There are more orienteering races through the winter, mainly because woods are a bit less overgrown with undergrowth. To find your nearest races, try www.oobrien.com/map/index.php?p= Just let the people at registration know that you're new to get help to get started. Best to start with a daytime event, rather than a night event in the dark. Most clubs have "new to orienteering" webpages. British Orienteering also has information - see www.britishorienteering.org.uk


----------



## kincaidston

i found the best way to keep fit in winter is to go away for the snow, really focuses the mind when you know you have to be reasonably fit to survive and get the most out of a week's worth of snowboarding

to help in that i go to the gym (though not recently), do a pilates class once a week (good for the body and the soul) and try and walk as much as possible

did play badminton for the first time in years a few weeks ago but struggling to find anybody willing to put up with me


----------



## Caroline

My winter exercise is to get everyone to help with house cleaning. Then we don't need to do that much spring cleaning and we all get to enjoy the good weather while I organise everyone in the garden!


----------



## HOBIE

Was trolling through old posts & this comes up with some things that people might like


----------



## stephknits

Thanks Hobie!  I shall stick to the exercise bike, although I can report that in Northern exposure it is currently winter time, so whilst I am not out braving the cold, I am exercising whilst watching the snow and ice in Alaska


----------



## HOBIE

Keep at it Steph   I hate sitting still


----------



## bill hopkinson

Alistair said:


> What do you all do to try and keep fit in the winter months? I'm going to try and keep cycling for as long as the weather allows. 10 - 15 miles a day in the dark is a funny feeling : )



I cheat a bit. 
We will spend January in Grand Canaria; London is too cold. (One month s/c rental and £80 return airfare is balanced by no heating bills and cheaper food, so it is not so extravagant as it seems)
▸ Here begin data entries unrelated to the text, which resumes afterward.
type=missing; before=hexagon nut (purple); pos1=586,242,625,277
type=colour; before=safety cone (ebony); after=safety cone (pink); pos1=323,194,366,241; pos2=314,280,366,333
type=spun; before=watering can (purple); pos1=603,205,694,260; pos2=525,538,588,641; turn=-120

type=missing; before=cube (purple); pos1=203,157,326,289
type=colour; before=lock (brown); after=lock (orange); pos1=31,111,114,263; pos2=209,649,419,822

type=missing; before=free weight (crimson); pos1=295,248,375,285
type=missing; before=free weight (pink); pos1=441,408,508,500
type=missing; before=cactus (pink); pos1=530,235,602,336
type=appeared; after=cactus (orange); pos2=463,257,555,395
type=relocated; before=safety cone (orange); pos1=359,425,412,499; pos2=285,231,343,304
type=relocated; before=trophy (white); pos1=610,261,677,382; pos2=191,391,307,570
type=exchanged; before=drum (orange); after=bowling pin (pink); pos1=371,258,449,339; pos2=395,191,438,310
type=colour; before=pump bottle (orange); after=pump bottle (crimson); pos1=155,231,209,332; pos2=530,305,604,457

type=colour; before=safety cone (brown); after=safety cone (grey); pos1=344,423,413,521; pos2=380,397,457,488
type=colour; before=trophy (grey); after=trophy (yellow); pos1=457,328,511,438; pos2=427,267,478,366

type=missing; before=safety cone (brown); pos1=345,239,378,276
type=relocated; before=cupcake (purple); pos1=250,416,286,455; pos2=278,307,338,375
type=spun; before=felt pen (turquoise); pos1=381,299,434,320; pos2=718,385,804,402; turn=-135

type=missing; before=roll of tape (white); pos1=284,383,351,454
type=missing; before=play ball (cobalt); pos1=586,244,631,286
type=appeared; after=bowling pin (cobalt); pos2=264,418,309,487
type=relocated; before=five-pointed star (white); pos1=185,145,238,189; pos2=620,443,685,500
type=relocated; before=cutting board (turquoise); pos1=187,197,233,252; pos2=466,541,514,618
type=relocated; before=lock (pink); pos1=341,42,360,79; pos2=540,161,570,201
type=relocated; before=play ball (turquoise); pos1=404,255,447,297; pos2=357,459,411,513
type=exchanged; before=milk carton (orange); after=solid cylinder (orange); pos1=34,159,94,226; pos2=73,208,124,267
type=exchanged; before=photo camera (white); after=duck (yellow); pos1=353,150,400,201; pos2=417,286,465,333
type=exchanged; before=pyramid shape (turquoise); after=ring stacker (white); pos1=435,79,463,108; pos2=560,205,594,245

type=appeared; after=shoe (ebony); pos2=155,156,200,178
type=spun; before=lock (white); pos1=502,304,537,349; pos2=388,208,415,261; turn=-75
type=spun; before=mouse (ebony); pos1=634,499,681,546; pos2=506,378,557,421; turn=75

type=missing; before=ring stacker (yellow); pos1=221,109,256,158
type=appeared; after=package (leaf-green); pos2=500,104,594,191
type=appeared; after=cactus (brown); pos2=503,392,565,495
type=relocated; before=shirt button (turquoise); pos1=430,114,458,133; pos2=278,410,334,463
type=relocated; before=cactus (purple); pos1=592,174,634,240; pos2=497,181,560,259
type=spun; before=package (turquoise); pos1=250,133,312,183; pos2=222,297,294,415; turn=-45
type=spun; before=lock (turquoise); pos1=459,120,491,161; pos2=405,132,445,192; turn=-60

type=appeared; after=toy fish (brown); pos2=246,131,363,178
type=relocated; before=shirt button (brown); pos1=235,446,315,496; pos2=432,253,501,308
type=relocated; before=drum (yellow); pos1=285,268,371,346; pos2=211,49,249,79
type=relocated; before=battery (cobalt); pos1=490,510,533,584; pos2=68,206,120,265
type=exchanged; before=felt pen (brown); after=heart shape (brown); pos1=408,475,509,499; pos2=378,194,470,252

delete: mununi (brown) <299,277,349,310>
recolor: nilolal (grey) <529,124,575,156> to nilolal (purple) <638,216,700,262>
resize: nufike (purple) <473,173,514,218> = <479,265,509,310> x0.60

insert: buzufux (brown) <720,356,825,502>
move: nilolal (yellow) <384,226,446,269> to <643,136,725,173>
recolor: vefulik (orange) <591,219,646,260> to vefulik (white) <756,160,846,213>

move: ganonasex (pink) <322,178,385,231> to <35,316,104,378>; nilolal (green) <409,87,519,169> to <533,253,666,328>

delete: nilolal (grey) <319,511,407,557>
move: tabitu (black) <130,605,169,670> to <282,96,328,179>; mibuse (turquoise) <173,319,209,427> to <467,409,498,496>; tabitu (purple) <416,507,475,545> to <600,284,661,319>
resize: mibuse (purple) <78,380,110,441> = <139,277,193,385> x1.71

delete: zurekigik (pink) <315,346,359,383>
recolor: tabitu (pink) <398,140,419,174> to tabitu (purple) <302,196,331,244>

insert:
February and March use the Freedom Pass to get around and do things in London. At least one session in the day has to be *out*.


----------



## Northerner

I've got a rowing machine and an exercise bike - don't run as much over the winter because I don't like running in the dark.


----------



## HOBIE

I have a stepper machine approx. £30 odd. & when the adverts come on the telly do min of 100 . Record is 300 odd.  Have worn out 3 machines & fell to bits.  Not many pennies


----------



## sammo68

*Gyming*

Bit late into this thread. Started going back to the gym a few months ago as a way of getting fitter for health and possible return to rugby (despite my age!!) and, apart from a 5 week lay-off due to recurring lower back issues (rugby related not gym) I'm settling into going 3-times a week for about an hour each time. I have noticed a significant reduction in BS readings post workout (exercise + lots of water drunk). 
When I decided to return to the gym I knew that weight would not be a target for reduction (fat loss can, and should, be replaced by muscle mass hence lots of people claiming no weight loss. I know I can only achieve that by sorting out my diet along with the exercise. 
Plus I feel incredibly good after the workout.


----------



## HOBIE

Well done Sammo,  I always feel better after doing something


----------